## What is needed
Leave out the images and repeat the listing below without a single change.

## Dataset extract
'''

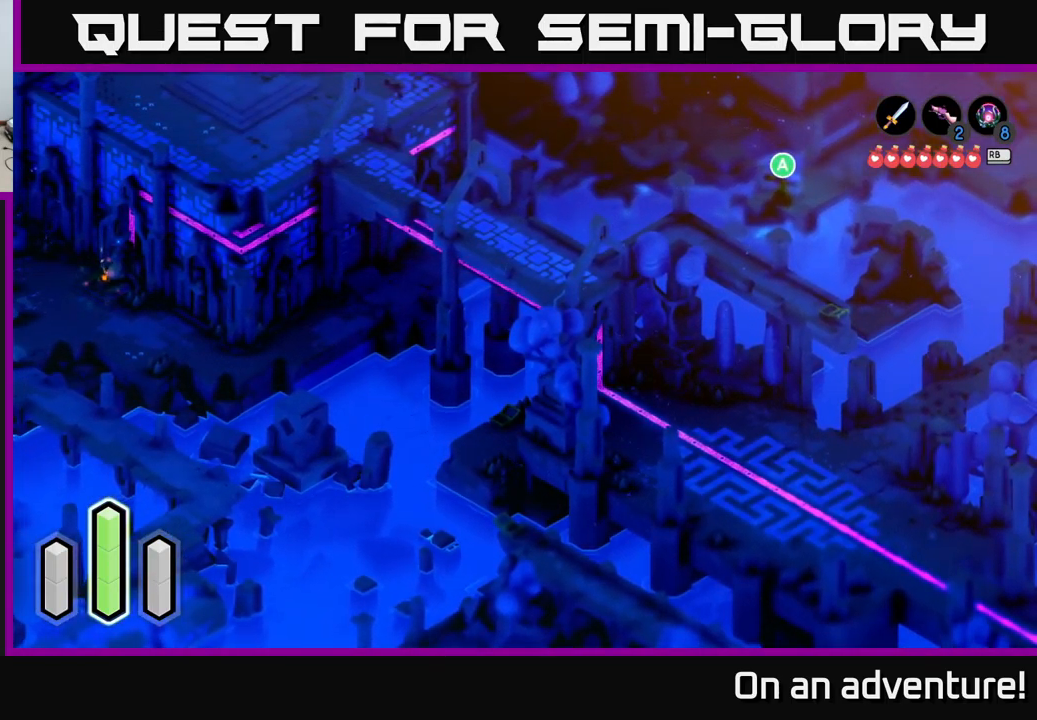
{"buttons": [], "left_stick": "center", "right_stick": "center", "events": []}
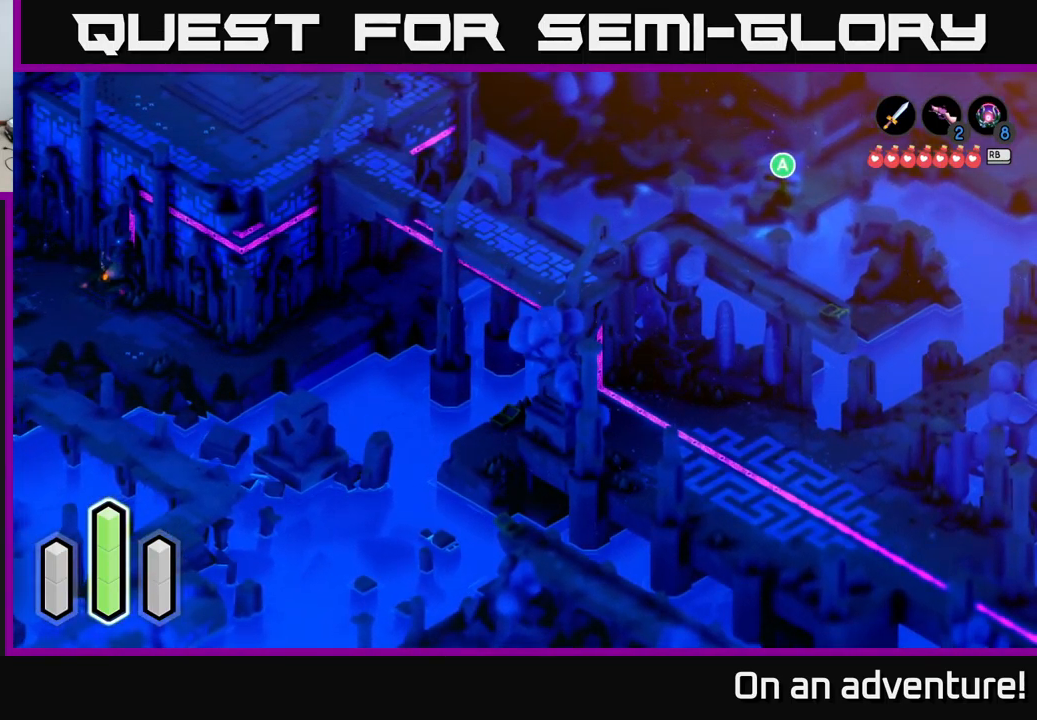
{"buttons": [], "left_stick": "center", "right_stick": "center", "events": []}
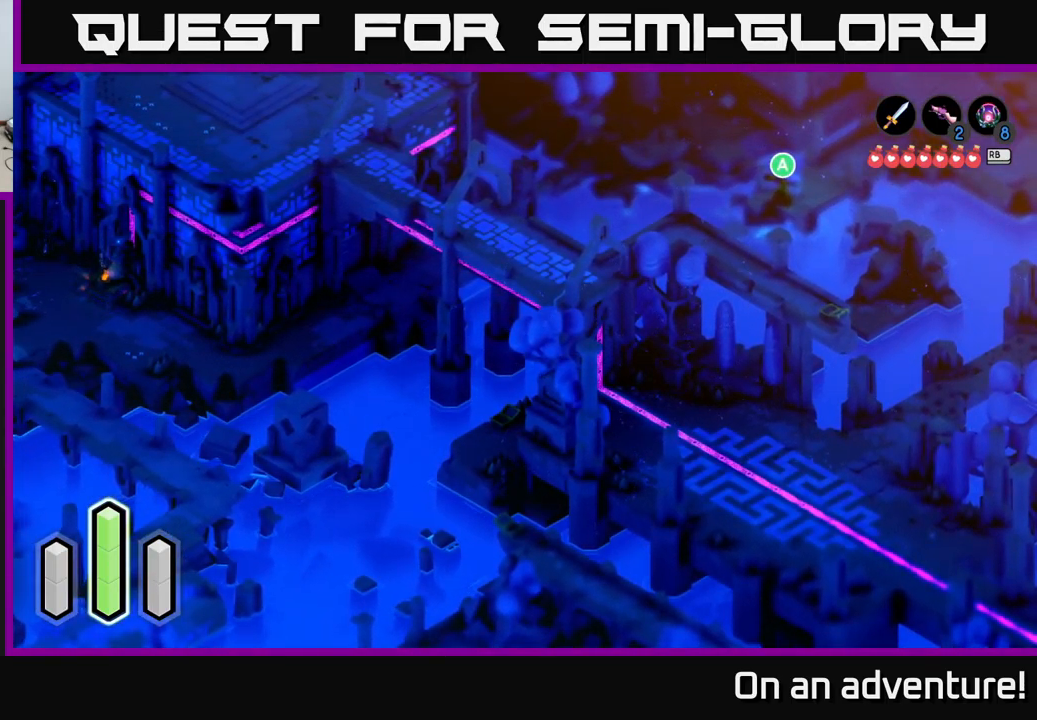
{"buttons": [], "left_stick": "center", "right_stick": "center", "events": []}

'''

## Answer for the task
{"buttons": [], "left_stick": "center", "right_stick": "center", "events": []}
{"buttons": [], "left_stick": "center", "right_stick": "center", "events": []}
{"buttons": [], "left_stick": "center", "right_stick": "center", "events": []}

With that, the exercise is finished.